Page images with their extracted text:
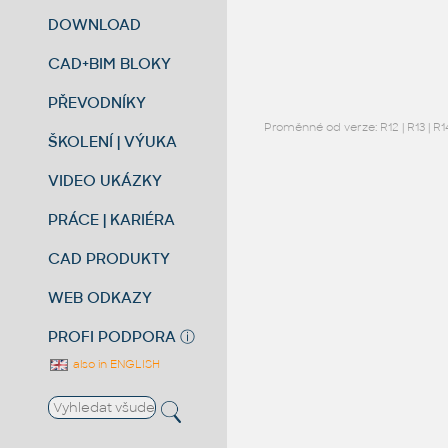
DOWNLOAD
CAD+BIM BLOKY
PŘEVODNÍKY
Proměnné od verze:
R12
|
R13
|
R1
ŠKOLENÍ | VÝUKA
VIDEO UKÁZKY
PRÁCE | KARIÉRA
CAD PRODUKTY
WEB ODKAZY
PROFI PODPORA
ⓘ
also in ENGLISH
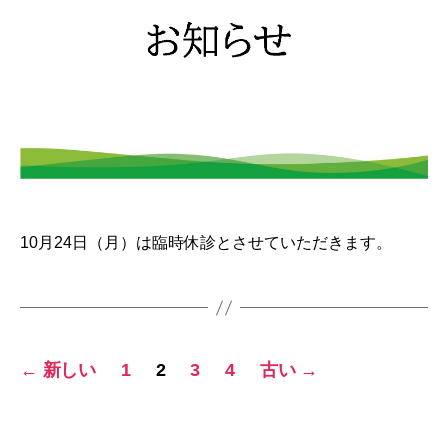
10月24日（月）は臨時休診とさせていただきます。
投
←
新しい
1
2
3
4
古い
→
稿
の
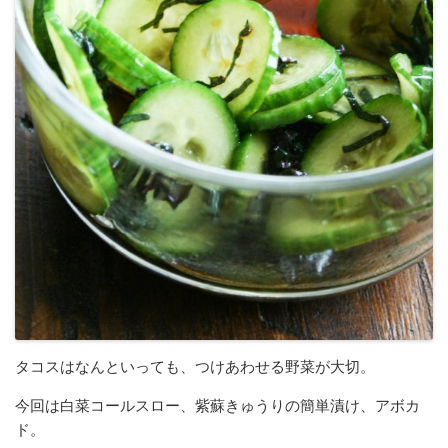
タコスはなんといっても、つけあわせる野菜が大切。
今回は白菜コールスロー、紫蘇きゅうりの簡単漬け、アボカ
ド。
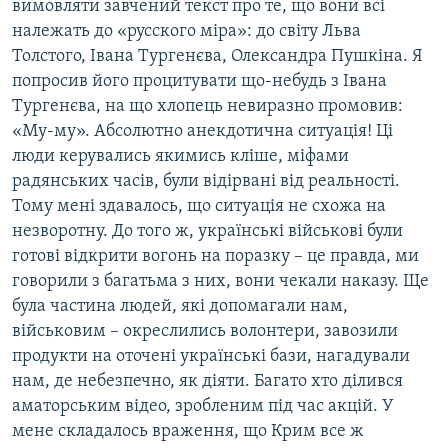
вимовляти завчений текст про те, що вони всі
належать до «русского міра»: до світу Льва
Толстого, Івана Тургенєва, Олександра Пушкіна. Я
попросив його процитувати що-небудь з Івана
Тургенєва, на що хлопець невиразно промовив:
«Му-му». Абсолютно анекдотична ситуація! Ці
люди керувались якимись кліше, міфами
радянських часів, були відірвані від реальності.
Тому мені здавалось, що ситуація не схожа на
незворотну. До того ж, українські військові були
готові відкрити вогонь на поразку – це правда, ми
говорили з багатьма з них, вони чекали наказу. Ще
була частина людей, які допомагали нам,
військовим – окреслились волонтери, завозили
продукти на оточені українські бази, нагадували
нам, де небезпечно, як діяти. Багато хто ділився
аматорським відео, зробленим під час акцій. У
мене складалось враження, що Крим все ж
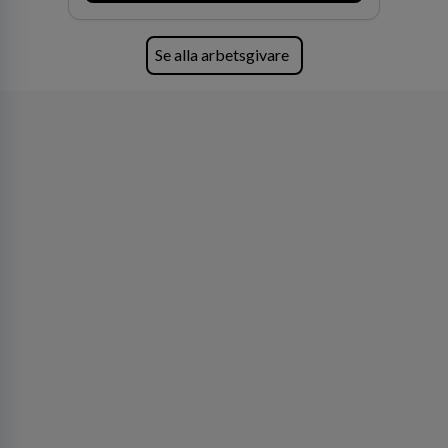
Se alla arbetsgivare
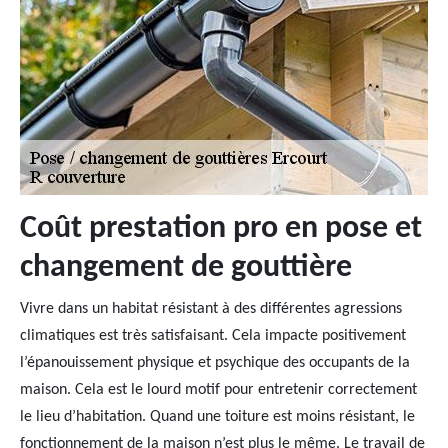
Coût prestation pro en pose et
changement de gouttière
Vivre dans un habitat résistant à des différentes agressions
climatiques est très satisfaisant. Cela impacte positivement
l’épanouissement physique et psychique des occupants de la
maison. Cela est le lourd motif pour entretenir correctement
le lieu d’habitation. Quand une toiture est moins résistant, le
fonctionnement de la maison n’est plus le même. Le travail de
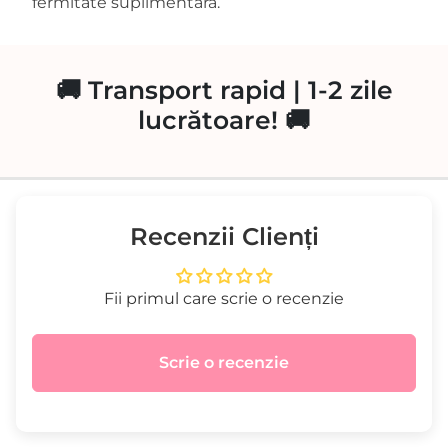
fermitate suplimentară.
🚚 Transport rapid | 1-2 zile
lucrătoare! 🚚
Recenzii Clienți
Fii primul care scrie o recenzie
Scrie o recenzie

● WORK TO BE COMPLETED: Extract every line of text from the listing word for word, in its original order. Leave the pictures out of your answer.

● ANSWER SECTION:
DOWNLOAD
CAD+BIM BLOKY
PŘEVODNÍKY
Proměnné od verze:
R12
|
R13
|
R1
ŠKOLENÍ | VÝUKA
VIDEO UKÁZKY
PRÁCE | KARIÉRA
CAD PRODUKTY
WEB ODKAZY
PROFI PODPORA
ⓘ
also in ENGLISH
10月24日（月）は臨時休診とさせていただきます。
投
←
新しい
1
2
3
4
古い
→
稿
の
タコスはなんといっても、つけあわせる野菜が大切。
今回は白菜コールスロー、紫蘇きゅうりの簡単漬け、アボカ
ド。
вимовляти завчений текст про те, що вони всі
належать до «русского міра»: до світу Льва
Толстого, Івана Тургенєва, Олександра Пушкіна. Я
попросив його процитувати що-небудь з Івана
Тургенєва, на що хлопець невиразно промовив:
«Му-му». Абсолютно анекдотична ситуація! Ці
люди керувались якимись кліше, міфами
радянських часів, були відірвані від реальності.
Тому мені здавалось, що ситуація не схожа на
незворотну. До того ж, українські військові були
готові відкрити вогонь на поразку – це правда, ми
говорили з багатьма з них, вони чекали наказу. Ще
була частина людей, які допомагали нам,
військовим – окреслились волонтери, завозили
продукти на оточені українські бази, нагадували
нам, де небезпечно, як діяти. Багато хто ділився
аматорським відео, зробленим під час акцій. У
мене складалось враження, що Крим все ж
Se alla arbetsgivare
Coût prestation pro en pose et
changement de gouttière
Vivre dans un habitat résistant à des différentes agressions
climatiques est très satisfaisant. Cela impacte positivement
l’épanouissement physique et psychique des occupants de la
maison. Cela est le lourd motif pour entretenir correctement
le lieu d’habitation. Quand une toiture est moins résistant, le
fonctionnement de la maison n’est plus le même. Le travail de
fermitate suplimentară.
🚚 Transport rapid | 1-2 zile
lucrătoare! 🚚
Recenzii Clienți
Fii primul care scrie o recenzie
Scrie o recenzie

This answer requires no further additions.